A lot of “evidence” regularly does the sounds suggesting things about health and fitness that are very widely believed. Today, we thought we’d look at a couple of them and some real evidence to debunk these myths.
- Morning Workouts are best
It has been widely promoted on social media that the earlier in the morning that you workout, the longer the positive effects will last through the day. Thankfully, a research paper by the University of Edinburgh found that it is not time that matters but the consistency of the time. So, if early mornings work for you then keep going but if night-time is more your thing then keep going with those late night workouts. Very good for night owls like myself.
2. Problem solving games are the best Brain workout
Lots of video games over the last decade have focused very much on active “Brain Training” which may boost your IQ and problem solving ability. This may be good for your brain, however, many studies recently by top universities have pointed to Aerobic Exercise as having the best long lasting impact on your brain, being described as just as good for your brain as your heart by professors in Harvard.
3. Weight training is just for men
Weights don’t see gender. Despite the vast differences in testosterone, which improves the ability to build muscles, anyone can engage in whatever training they want.

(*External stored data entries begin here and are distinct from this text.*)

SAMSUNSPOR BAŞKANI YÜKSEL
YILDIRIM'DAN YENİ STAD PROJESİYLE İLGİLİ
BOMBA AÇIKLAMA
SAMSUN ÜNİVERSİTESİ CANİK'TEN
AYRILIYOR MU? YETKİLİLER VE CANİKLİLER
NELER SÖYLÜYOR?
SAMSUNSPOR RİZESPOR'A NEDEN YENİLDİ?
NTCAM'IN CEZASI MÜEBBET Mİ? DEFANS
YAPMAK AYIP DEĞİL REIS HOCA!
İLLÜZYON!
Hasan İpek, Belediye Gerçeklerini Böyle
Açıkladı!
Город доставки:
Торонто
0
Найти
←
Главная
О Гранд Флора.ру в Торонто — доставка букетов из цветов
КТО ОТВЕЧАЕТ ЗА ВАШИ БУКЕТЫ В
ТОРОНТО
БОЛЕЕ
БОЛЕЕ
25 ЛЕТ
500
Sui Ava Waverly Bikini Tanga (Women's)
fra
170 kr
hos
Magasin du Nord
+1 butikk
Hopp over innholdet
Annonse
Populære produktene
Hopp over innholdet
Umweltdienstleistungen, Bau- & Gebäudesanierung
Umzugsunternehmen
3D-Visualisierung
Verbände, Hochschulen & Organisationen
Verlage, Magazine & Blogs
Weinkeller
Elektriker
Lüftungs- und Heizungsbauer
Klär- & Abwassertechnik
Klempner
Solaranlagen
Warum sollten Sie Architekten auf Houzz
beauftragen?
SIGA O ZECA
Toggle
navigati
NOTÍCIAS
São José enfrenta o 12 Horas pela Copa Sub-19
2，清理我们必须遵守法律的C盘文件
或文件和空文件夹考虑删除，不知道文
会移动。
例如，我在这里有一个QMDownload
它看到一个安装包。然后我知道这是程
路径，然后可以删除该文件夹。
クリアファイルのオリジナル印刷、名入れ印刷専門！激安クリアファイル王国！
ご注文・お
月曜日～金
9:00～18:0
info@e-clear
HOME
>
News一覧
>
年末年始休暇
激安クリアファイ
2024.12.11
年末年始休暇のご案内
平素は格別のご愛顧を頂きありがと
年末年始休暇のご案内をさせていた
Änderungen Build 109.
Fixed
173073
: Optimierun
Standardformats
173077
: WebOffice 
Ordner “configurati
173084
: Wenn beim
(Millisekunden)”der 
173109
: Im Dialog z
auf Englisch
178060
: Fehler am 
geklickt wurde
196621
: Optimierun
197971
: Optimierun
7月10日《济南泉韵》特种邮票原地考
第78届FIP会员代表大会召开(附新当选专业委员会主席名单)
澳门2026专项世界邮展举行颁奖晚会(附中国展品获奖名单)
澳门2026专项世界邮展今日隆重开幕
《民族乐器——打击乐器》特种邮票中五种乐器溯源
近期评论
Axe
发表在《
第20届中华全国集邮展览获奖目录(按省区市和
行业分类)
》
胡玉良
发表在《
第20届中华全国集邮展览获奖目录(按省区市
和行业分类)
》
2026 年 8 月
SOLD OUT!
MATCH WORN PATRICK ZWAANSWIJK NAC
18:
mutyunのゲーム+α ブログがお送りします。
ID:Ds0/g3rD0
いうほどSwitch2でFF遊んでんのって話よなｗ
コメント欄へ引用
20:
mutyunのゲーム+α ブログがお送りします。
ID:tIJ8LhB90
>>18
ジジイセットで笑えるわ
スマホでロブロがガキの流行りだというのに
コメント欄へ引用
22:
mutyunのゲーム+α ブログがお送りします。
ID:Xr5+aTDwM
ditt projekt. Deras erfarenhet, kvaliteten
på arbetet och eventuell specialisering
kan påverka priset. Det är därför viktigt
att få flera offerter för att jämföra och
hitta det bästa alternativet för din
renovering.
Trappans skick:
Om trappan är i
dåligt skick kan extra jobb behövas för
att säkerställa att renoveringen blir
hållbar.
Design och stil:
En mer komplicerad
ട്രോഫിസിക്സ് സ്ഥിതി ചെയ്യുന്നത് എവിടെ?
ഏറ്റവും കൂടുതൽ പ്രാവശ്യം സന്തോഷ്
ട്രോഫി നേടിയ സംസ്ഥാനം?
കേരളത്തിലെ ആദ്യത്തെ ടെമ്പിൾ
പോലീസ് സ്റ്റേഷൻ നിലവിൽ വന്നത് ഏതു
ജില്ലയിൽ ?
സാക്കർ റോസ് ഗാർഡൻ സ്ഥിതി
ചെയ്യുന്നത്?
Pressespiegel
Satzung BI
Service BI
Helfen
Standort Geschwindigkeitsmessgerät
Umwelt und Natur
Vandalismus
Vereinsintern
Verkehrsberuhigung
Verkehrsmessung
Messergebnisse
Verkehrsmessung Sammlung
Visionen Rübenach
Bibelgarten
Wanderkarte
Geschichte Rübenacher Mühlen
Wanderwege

4. Sports drinks are the best way to rehydrate
A lot of advertising around sports drinks is based on their ability to hydrate, although a meta-analysis on all the major drinks in this field found that they are mostly just sugar and water and that a normal bottle of water is significantly better at rehydrating after a big workout.
5. Marathon running is the ideal running to engage in
Marathon training is a mountain of a task and is something that is not for everyone. Many people however, see it as a goal as it is the ideal way to get fit. Despite this, studies from the University of Stanford have found that people who run for an hour a week, as long is it is built up every day, show the same health benefits as people who run for 3 hours a week. It has also been found that 5-10 minutes of vigorous running is better for your fitness levels than an hour of moderate running.